The Strategy pattern works well to avoid huge if…else constructs and make it easier to add or replace functionality. However, it still leaves one flaw in my opinion. It seems like in every implementation there still needs to be a branching construct. It might be a factory or a data file. As an example take an ordering system.

Factory:

// All of these classes implement OrderStrategy
switch (orderType) {
case NEW_ORDER: return new NewOrder();
case CANCELLATION: return new Cancellation();
case RETURN: return new Return();
}

The code after this doesn't need to worry, and there is only one place to add a new order type now, but this section of code still isn't extensible. Pulling it out into a data file helps readability somewhat (debatable, I know):

<strategies>
   <order type="NEW_ORDER">com.company.NewOrder</order>
   <order type="CANCELLATION">com.company.Cancellation</order>
   <order type="RETURN">com.company.Return</order>
</strategies>

But this still adds boilerplate code to process the data file – granted, more easily unit testable and relatively stable code, but additional complexity nontheless.
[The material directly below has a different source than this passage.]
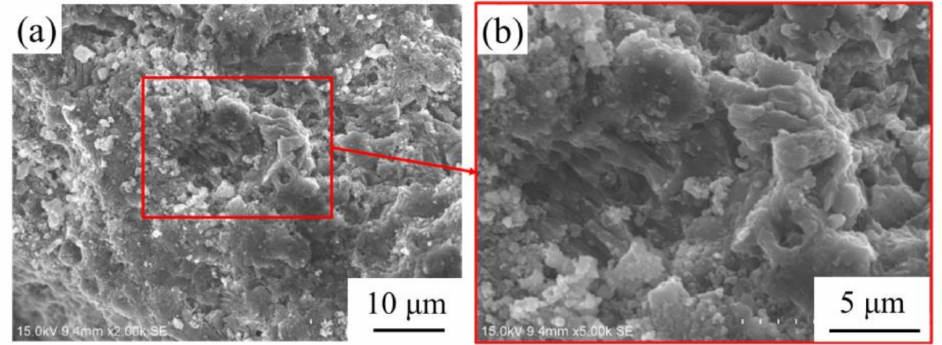
Figure 3. ( a ) Microstructures of coral sand, and ( b ) partial enlarged representation of the red box area in ( a ).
Also, this sort of construct doesn't integration test well. Each individual strategy may be easier to test now, but every new strategy you add is addition complexity to test. It's less than you would have if you hadn't used the pattern, but it's still there.

Is there a way to implement the strategy pattern that mitigates this complexity? Or is this just as simple as it gets, and trying to go further would only add another layer of abstraction for little to no benefit?

Best Answer

Of course not. Even if you use an IoC container, you will have to have conditions somewhere, deciding which concrete implementation to inject. This is the nature of the Strategy pattern.

I don't really see why people think this is a problem. There are statements in some books, like Fowler's Refactoring, that if you see a switch/case or a chain of if/elses in the middle of other code, you should consider that a smell and look to move it to its own method. If the code within each case is more than a line, maybe two, then you should consider making that method a Factory Method, returning Strategies.

Some people have taken this to mean that a switch/case is bad. This is not the case. But it should reside on its own, if possible.